After Japan’s third-largest steelmaker, Kobe Steel, revealed last fall that it falsely labeled products it had supplied to over 500 companies across the world, automakers raced to figure out whether any safety issues emerged as a result of using the affected parts. On Wednesday, Toyota said it completed an internal review and found no problems with its cars.
General Motors, Ford and Toyota were among the expansive list of multinational corporations that received products from Kobe Steel.

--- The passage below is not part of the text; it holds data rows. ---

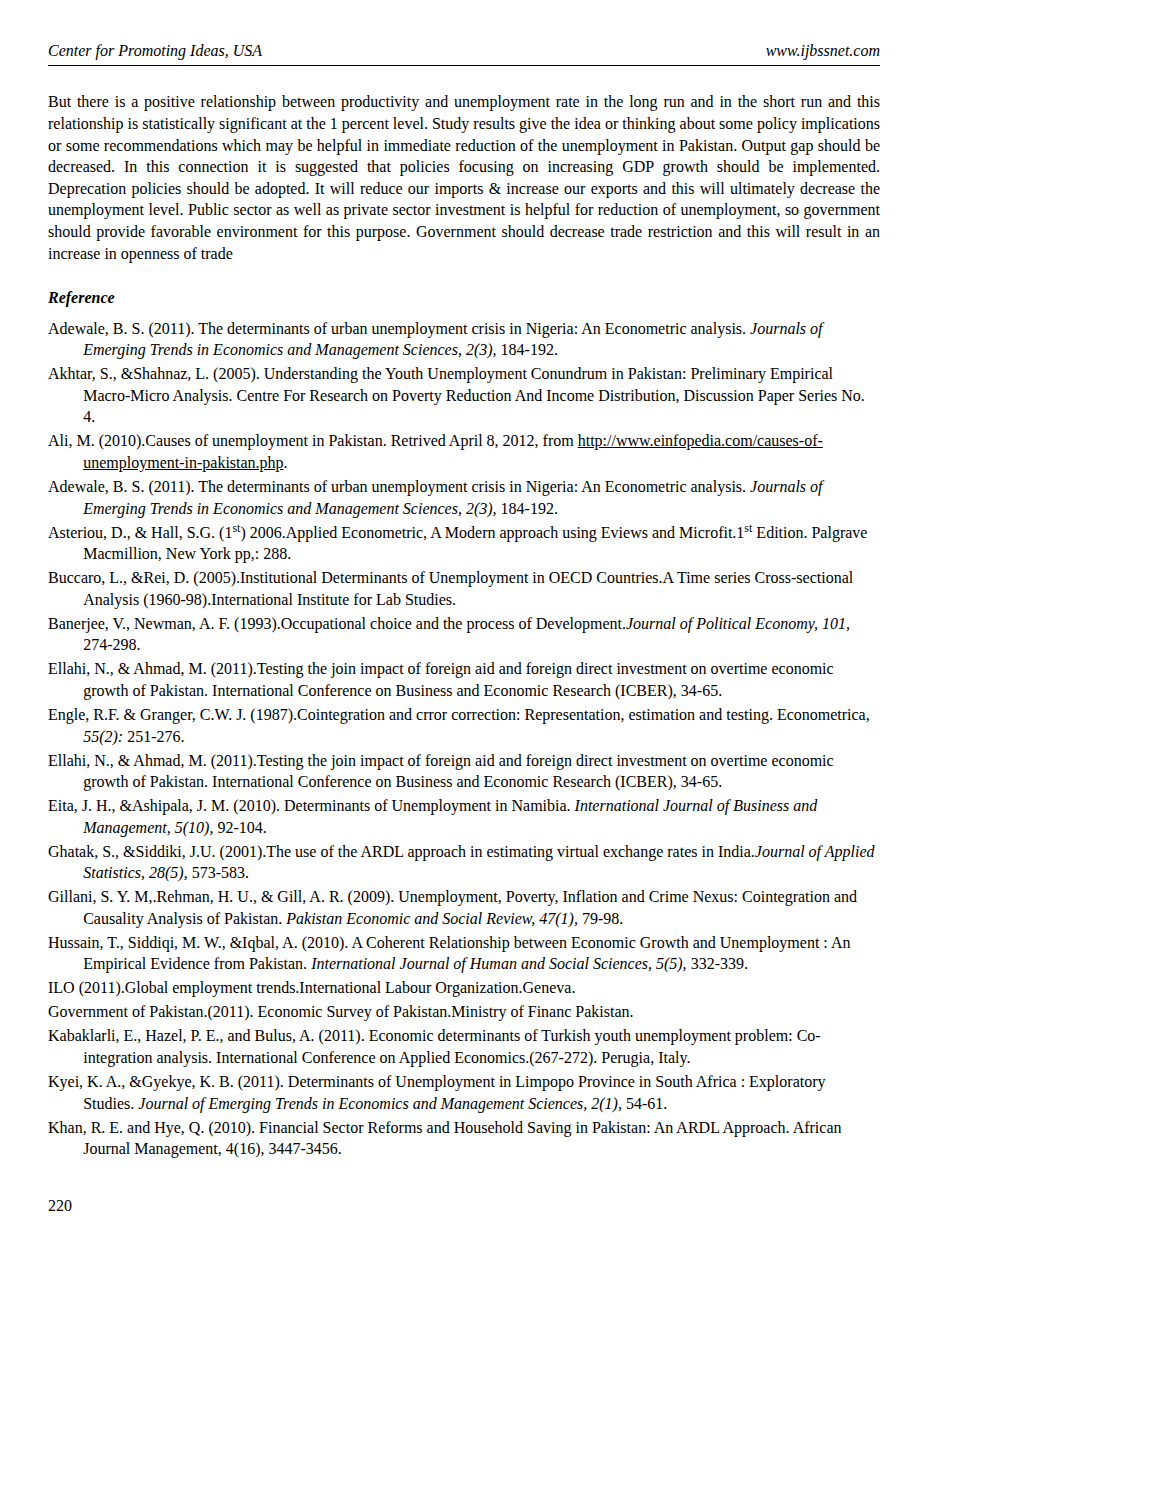Center for Promoting Ideas, USA
www.ijbssnet.com
But there is a positive relationship between productivity and unemployment rate in the long run and in the short run and this relationship is statistically significant at the 1 percent level. Study results give the idea or thinking about some policy implications or some recommendations which may be helpful in immediate reduction of the unemployment in Pakistan. Output gap should be decreased. In this connection it is suggested that policies focusing on increasing GDP growth should be implemented. Deprecation policies should be adopted. It will reduce our imports & increase our exports and this will ultimately decrease the unemployment level. Public sector as well as private sector investment is helpful for reduction of unemployment, so government should provide favorable environment for this purpose. Government should decrease trade restriction and this will result in an increase in openness of trade
Reference
Adewale, B. S. (2011). The determinants of urban unemployment crisis in Nigeria: An Econometric analysis. Journals of Emerging Trends in Economics and Management Sciences, 2(3), 184-192.
Akhtar, S., &Shahnaz, L. (2005). Understanding the Youth Unemployment Conundrum in Pakistan: Preliminary Empirical Macro-Micro Analysis. Centre For Research on Poverty Reduction And Income Distribution, Discussion Paper Series No. 4.
Ali, M. (2010).Causes of unemployment in Pakistan. Retrived April 8, 2012, from http://www.einfopedia.com/causes-of-unemployment-in-pakistan.php.
Adewale, B. S. (2011). The determinants of urban unemployment crisis in Nigeria: An Econometric analysis. Journals of Emerging Trends in Economics and Management Sciences, 2(3), 184-192.
Asteriou, D., & Hall, S.G. (1st) 2006.Applied Econometric, A Modern approach using Eviews and Microfit.1st Edition. Palgrave Macmillion, New York pp,: 288.
Buccaro, L., &Rei, D. (2005).Institutional Determinants of Unemployment in OECD Countries.A Time series Cross-sectional Analysis (1960-98).International Institute for Lab Studies.
Banerjee, V., Newman, A. F. (1993).Occupational choice and the process of Development.Journal of Political Economy, 101, 274-298.
Ellahi, N., & Ahmad, M. (2011).Testing the join impact of foreign aid and foreign direct investment on overtime economic growth of Pakistan. International Conference on Business and Economic Research (ICBER), 34-65.
Engle, R.F. & Granger, C.W. J. (1987).Cointegration and crror correction: Representation, estimation and testing. Econometrica, 55(2): 251-276.
Ellahi, N., & Ahmad, M. (2011).Testing the join impact of foreign aid and foreign direct investment on overtime economic growth of Pakistan. International Conference on Business and Economic Research (ICBER), 34-65.
Eita, J. H., &Ashipala, J. M. (2010). Determinants of Unemployment in Namibia. International Journal of Business and Management, 5(10), 92-104.
Ghatak, S., &Siddiki, J.U. (2001).The use of the ARDL approach in estimating virtual exchange rates in India.Journal of Applied Statistics, 28(5), 573-583.
Gillani, S. Y. M,.Rehman, H. U., & Gill, A. R. (2009). Unemployment, Poverty, Inflation and Crime Nexus: Cointegration and Causality Analysis of Pakistan. Pakistan Economic and Social Review, 47(1), 79-98.
Hussain, T., Siddiqi, M. W., &Iqbal, A. (2010). A Coherent Relationship between Economic Growth and Unemployment : An Empirical Evidence from Pakistan. International Journal of Human and Social Sciences, 5(5), 332-339.
ILO (2011).Global employment trends.International Labour Organization.Geneva.
Government of Pakistan.(2011). Economic Survey of Pakistan.Ministry of Financ Pakistan.
Kabaklarli, E., Hazel, P. E., and Bulus, A. (2011). Economic determinants of Turkish youth unemployment problem: Co-integration analysis. International Conference on Applied Economics.(267-272). Perugia, Italy.
Kyei, K. A., &Gyekye, K. B. (2011). Determinants of Unemployment in Limpopo Province in South Africa : Exploratory Studies. Journal of Emerging Trends in Economics and Management Sciences, 2(1), 54-61.
Khan, R. E. and Hye, Q. (2010). Financial Sector Reforms and Household Saving in Pakistan: An ARDL Approach. African Journal Management, 4(16), 3447-3456.
220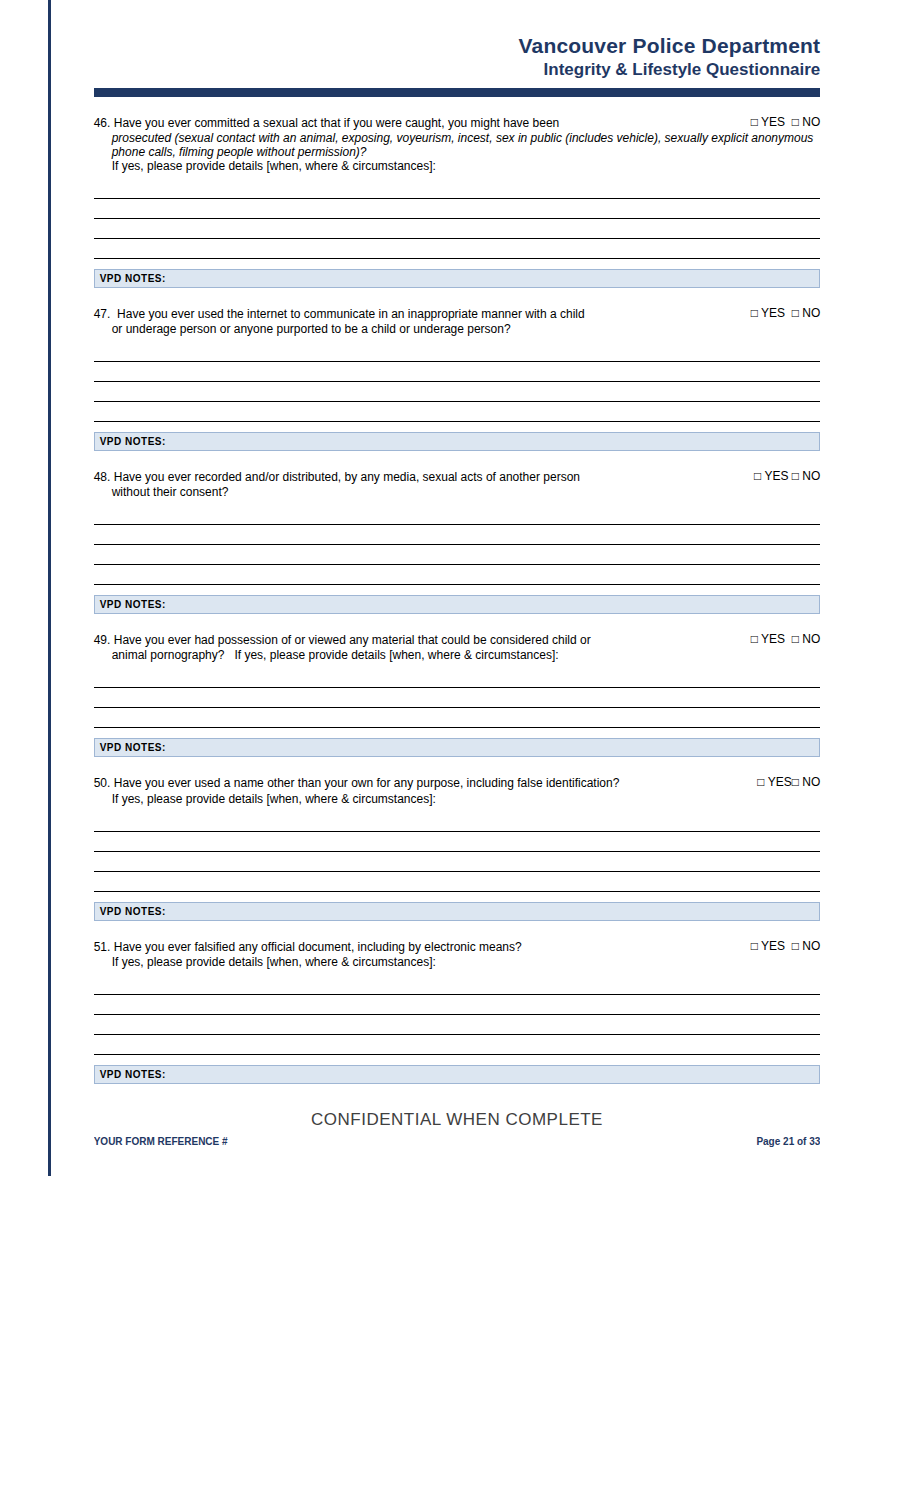Vancouver Police Department
Integrity & Lifestyle Questionnaire
□ YES □ NO 46. Have you ever committed a sexual act that if you were caught, you might have been prosecuted (sexual contact with an animal, exposing, voyeurism, incest, sex in public (includes vehicle), sexually explicit anonymous phone calls, filming people without permission)? If yes, please provide details [when, where & circumstances]:
VPD NOTES:
□ YES □ NO 47. Have you ever used the internet to communicate in an inappropriate manner with a child or underage person or anyone purported to be a child or underage person?
VPD NOTES:
□ YES □ NO 48. Have you ever recorded and/or distributed, by any media, sexual acts of another person without their consent?
VPD NOTES:
□ YES □ NO 49. Have you ever had possession of or viewed any material that could be considered child or animal pornography? If yes, please provide details [when, where & circumstances]:
VPD NOTES:
□ YES□ NO 50. Have you ever used a name other than your own for any purpose, including false identification? If yes, please provide details [when, where & circumstances]:
VPD NOTES:
□ YES □ NO 51. Have you ever falsified any official document, including by electronic means? If yes, please provide details [when, where & circumstances]:
VPD NOTES:
CONFIDENTIAL WHEN COMPLETE
YOUR FORM REFERENCE # Page 21 of 33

In October, Kobe admitted that its staff falsified reports on the strength and durability of products requested by its clients to meet their specifications.
Toyota provided a partial review of Kobe materials in November, and on Wednesday the automaker said it completed the internal probe.
“We have examined the data that Kobe Steel provided (one or more years’ worth) and evaluated the potential impacts of the materials purchased from Kobe Steel, using the data that contained the largest deviations from the specifications of Toyota or its suppliers,” Toyota said in a statement.
“In these investigations, regarding all of the materials referenced in Kobe Steel’s announcements on October 8, 11, and 13, 2017 we have confirmed that our vehicles’ quality and performance satisfy our own internal standards.”
Kobe launched an internal investigation following the stark admission that it cheated tests. U.S. investigators immediately launched a probe of its own.